Tuesday, July 10, 2012

Procrastination

I heard a man today on NPR expounding on the virtues of procrastination. His name is Frank Partnoy and he has just published a book titled Wait: The Art and Science of Delay. He confessed to being proud of his procrastination, and proclaimed it a virtue in our allegedly ever faster, less contemplative society.

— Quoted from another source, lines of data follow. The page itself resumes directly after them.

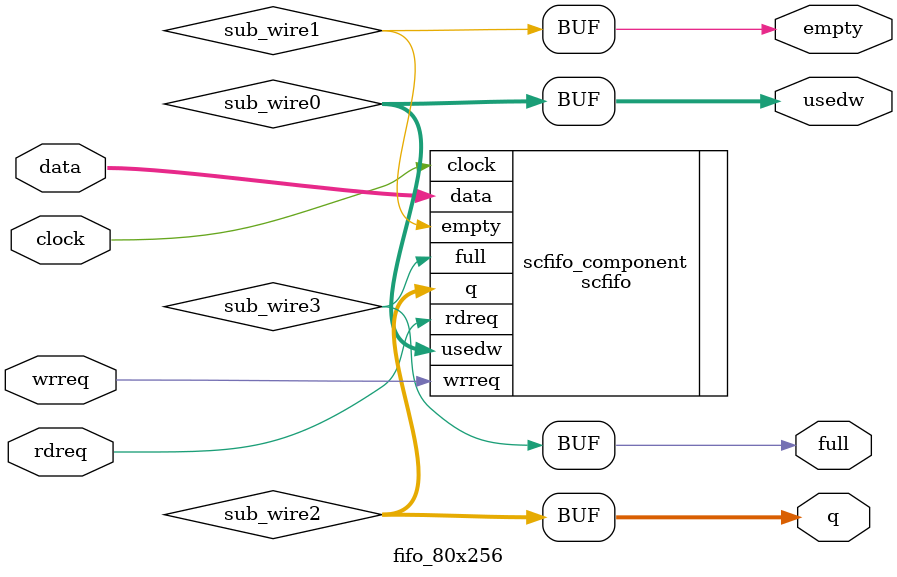
<source format=v>
module fifo_80x256 (
	clock,
	data,
	rdreq,
	wrreq,
	empty,
	full,
	q,
	usedw);
	input	  clock;
	input	[79:0]  data;
	input	  rdreq;
	input	  wrreq;
	output	  empty;
	output	  full;
	output	[79:0]  q;
	output	[7:0]  usedw;
	wire [7:0] sub_wire0;
	wire  sub_wire1;
	wire [79:0] sub_wire2;
	wire  sub_wire3;
	wire [7:0] usedw = sub_wire0[7:0];
	wire  empty = sub_wire1;
	wire [79:0] q = sub_wire2[79:0];
	wire  full = sub_wire3;
	scfifo	scfifo_component (
				.rdreq (rdreq),
				.clock (clock),
				.wrreq (wrreq),
				.data (data),
				.usedw (sub_wire0),
				.empty (sub_wire1),
				.q (sub_wire2),
				.full (sub_wire3)
				// synopsys translate_off
				,
				.aclr (),
				.almost_empty (),
				.almost_full (),
				.sclr ()
				// synopsys translate_on
				);
	defparam
		scfifo_component.add_ram_output_register = "OFF",
		scfifo_component.intended_device_family = "Cyclone III",
		scfifo_component.lpm_numwords = 256,
		scfifo_component.lpm_showahead = "OFF",
		scfifo_component.lpm_type = "scfifo",
		scfifo_component.lpm_width = 80,
		scfifo_component.lpm_widthu = 8,
		scfifo_component.overflow_checking = "OFF",
		scfifo_component.underflow_checking = "OFF",
		scfifo_component.use_eab = "ON";
endmodule
</source>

Mr. Partnoy does not know what he is talking about. I doubt if this man, who just published his fourth book, has ever experienced true procrastination in his life. Procrastination is not contemplative, it is not calm, it is not reasoned. Procrastination in my life is a disease born of fear and doubt. It is a habit of the mind to turn away from whatever is hard or challenging until all creativity is drowned out in the constant struggle not even to consider the intimidating task before me. Procrastination unchecked becomes paralysis. 

The Latin roots of the word are pro cras, or 'for tomorrow'. For those of us trapped in the self-imposed smothering of true procrastination 'tomorrow' is a comforting fiction, a shining day promising at last for the potential to become actual, for the fear to dissipate, and for our minds to focus on the task at hand. 'Tomorrow', of course, never arrives, only a long series of todays where fear and doubt continue to thrive.

This, my first post on my first blog and the longest piece of writing i have produced since my last failure at college, is a little victory in the war on procrastination i will be fighting for the rest of my life. Yesterday I told myself that today was the day that I start a blog. Today, miraculously, I did.